Multiple oral chemotherapeutic agents for metastatic hormone-sensitive prostate cancer (mHSPC) have been developed for conjugated use with conventional androgen deprivation therapy (ADT). Several randomized controlled trials (RCTs) report significant benefits in mHSPC patients. Therefore, we compared overall survival (OS) and progression-free survival (PFS) benefits among considerable mHSPC oral chemotherapeutic agents.
We investigated mHSPC treatment efficacy through a systematic RCT-trial literature review (PubMed, Embase, Web of Science, the Cochrane Library, and Scopus). Two reviewers independently screened, extracted data, and assessed bias risk in duplicate.
We identified 18 RCTs ( = 13,509). Concerning OS, ADT + abiraterone, ADT + abiraterone + docetaxel, ADT + apalutamide, ADT + bicalutamide, ADT + darolutamide + docetaxel, ADT + enzalutamide, ADT + orteronel, and ADT + rezvilutamide were more effective than the standard of care (SOC). Comparing PFS, most treatments were more effective than SOC, excluding ADT + bicalutamide, nilutamide, flutamide, ADT + bicalutamide + palbociclib, and ADT + nilutamide. ADT + docetaxel with androgen receptor targeted agent (ARTA) triplet therapy was not among the top three treatments determined through ranking analysis.

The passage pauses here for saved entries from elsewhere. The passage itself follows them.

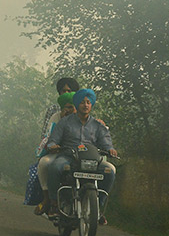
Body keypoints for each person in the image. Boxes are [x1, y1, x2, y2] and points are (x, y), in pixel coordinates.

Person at [45, 88, 118, 223]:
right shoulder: (65, 122)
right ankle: (54, 204)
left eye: (88, 102)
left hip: (91, 160)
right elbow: (53, 139)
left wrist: (110, 149)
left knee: (110, 171)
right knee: (54, 167)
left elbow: (106, 142)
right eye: (83, 102)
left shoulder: (97, 125)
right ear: (77, 104)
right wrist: (52, 146)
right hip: (69, 157)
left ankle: (98, 208)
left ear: (91, 105)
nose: (85, 105)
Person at [34, 91, 76, 215]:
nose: (68, 110)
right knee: (44, 163)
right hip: (57, 152)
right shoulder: (56, 117)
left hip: (76, 155)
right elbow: (48, 135)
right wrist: (52, 146)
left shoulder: (83, 118)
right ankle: (48, 199)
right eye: (66, 107)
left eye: (71, 107)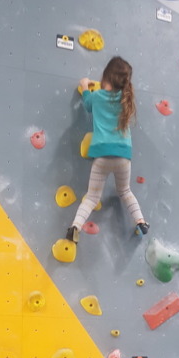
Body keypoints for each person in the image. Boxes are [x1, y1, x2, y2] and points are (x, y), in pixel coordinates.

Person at [65, 56, 149, 245]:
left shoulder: (96, 97)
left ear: (106, 76)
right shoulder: (126, 99)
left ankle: (75, 227)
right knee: (126, 191)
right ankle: (141, 221)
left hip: (102, 156)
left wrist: (85, 85)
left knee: (93, 197)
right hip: (123, 156)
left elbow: (87, 104)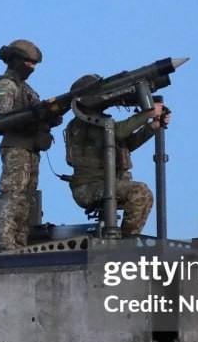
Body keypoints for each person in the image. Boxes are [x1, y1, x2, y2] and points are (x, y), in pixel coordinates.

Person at [63, 73, 168, 237]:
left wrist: (152, 126)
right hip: (89, 187)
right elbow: (119, 132)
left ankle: (124, 241)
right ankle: (126, 243)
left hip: (109, 183)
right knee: (140, 192)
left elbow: (127, 144)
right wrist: (147, 113)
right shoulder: (83, 123)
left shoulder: (99, 121)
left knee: (140, 192)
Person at [0, 39, 59, 250]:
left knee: (27, 201)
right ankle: (7, 244)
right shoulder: (5, 85)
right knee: (15, 197)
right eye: (28, 63)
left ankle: (20, 245)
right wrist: (34, 115)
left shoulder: (27, 89)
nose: (32, 68)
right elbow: (2, 120)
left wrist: (50, 115)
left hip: (31, 149)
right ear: (16, 60)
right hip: (16, 148)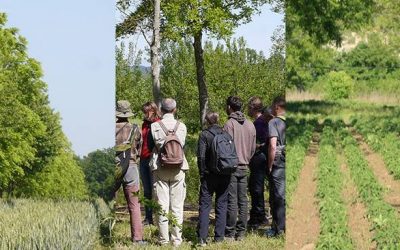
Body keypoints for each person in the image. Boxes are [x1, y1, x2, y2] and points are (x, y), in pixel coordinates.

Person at [150, 98, 189, 246]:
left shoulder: (155, 126)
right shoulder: (182, 126)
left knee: (162, 205)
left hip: (160, 167)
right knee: (177, 206)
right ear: (175, 109)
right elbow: (182, 145)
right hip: (179, 168)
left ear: (161, 109)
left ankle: (164, 239)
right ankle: (177, 240)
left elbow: (150, 146)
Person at [197, 112, 232, 246]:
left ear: (207, 121)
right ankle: (219, 238)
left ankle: (202, 238)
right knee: (222, 204)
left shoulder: (204, 135)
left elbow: (201, 157)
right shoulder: (226, 134)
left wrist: (202, 173)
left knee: (205, 205)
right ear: (217, 120)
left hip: (209, 174)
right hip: (225, 173)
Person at [224, 96, 256, 241]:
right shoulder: (250, 124)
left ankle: (230, 233)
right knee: (243, 200)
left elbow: (225, 147)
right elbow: (253, 148)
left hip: (231, 167)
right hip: (245, 166)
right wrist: (247, 159)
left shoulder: (229, 124)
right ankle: (241, 233)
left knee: (232, 200)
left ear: (230, 107)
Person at [115, 100, 146, 245]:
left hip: (113, 168)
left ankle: (106, 234)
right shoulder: (135, 128)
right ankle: (137, 239)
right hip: (131, 167)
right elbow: (139, 150)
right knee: (134, 205)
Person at [247, 96, 269, 229]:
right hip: (259, 159)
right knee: (254, 187)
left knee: (256, 188)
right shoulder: (260, 121)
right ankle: (257, 215)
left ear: (253, 108)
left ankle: (259, 217)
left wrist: (251, 146)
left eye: (249, 107)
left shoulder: (259, 123)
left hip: (259, 159)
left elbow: (263, 142)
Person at [266, 96, 286, 237]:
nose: (272, 109)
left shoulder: (274, 122)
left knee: (278, 197)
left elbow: (273, 146)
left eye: (273, 107)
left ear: (278, 107)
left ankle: (279, 230)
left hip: (279, 163)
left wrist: (270, 165)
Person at [140, 101, 161, 225]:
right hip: (143, 159)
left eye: (146, 111)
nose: (144, 114)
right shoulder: (144, 124)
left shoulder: (158, 124)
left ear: (152, 110)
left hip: (154, 159)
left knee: (156, 189)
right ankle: (148, 218)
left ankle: (160, 217)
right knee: (147, 190)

Novel oral chemotherapeutic agent combination therapies must replace current ADT monotherapy and ADT + docetaxel SOC. Even so, ADT + docetaxel with ARTA triplet therapy still is not the best mHSPC treatment and requires further study.
已研发出多种用于转移性激素敏感性前列腺癌(mHSPC)的口服化疗药物,可与传统雄激素剥夺疗法(ADT)联合使用。多项随机对照试验(RCT)报告了mHSPC患者的显著获益。因此,我们比较了多种mHSPC口服化疗药物在总生存期(OS)和无进展生存期(PFS)方面的获益。
我们通过系统的RCT试验文献综述(PubMed、Embase、科学网、Cochrane图书馆和Scopus)研究mHSPC的治疗效果。两名评审员独立进行筛选、提取数据并重复评估偏倚风险。
我们确定了18项RCT(n = 13,509)。关于OS,ADT + 阿比特龙、ADT + 阿比特龙 + 多西他赛、ADT + 阿帕他胺、ADT + 比卡鲁胺、ADT + 达罗他胺 + 多西他赛、ADT + 恩杂鲁胺、ADT + 奥替诺龙和ADT + 瑞维鲁胺比标准治疗(SOC)更有效。比较PFS时,除ADT + 比卡鲁胺、尼鲁米特、氟他胺、ADT + 比卡鲁胺 + 帕博西尼和ADT + 尼鲁米特外,大多数治疗方法比SOC更有效。ADT + 多西他赛联合雄激素受体靶向药物(ARTA)三联疗法不在通过排名分析确定的前三种治疗方法之列。
新型口服化疗药物联合疗法必须取代目前的ADT单药疗法和ADT + 多西他赛SOC。即便如此,ADT + 多西他赛联合ARTA三联疗法仍不是最佳的mHSPC治疗方法,需要进一步研究。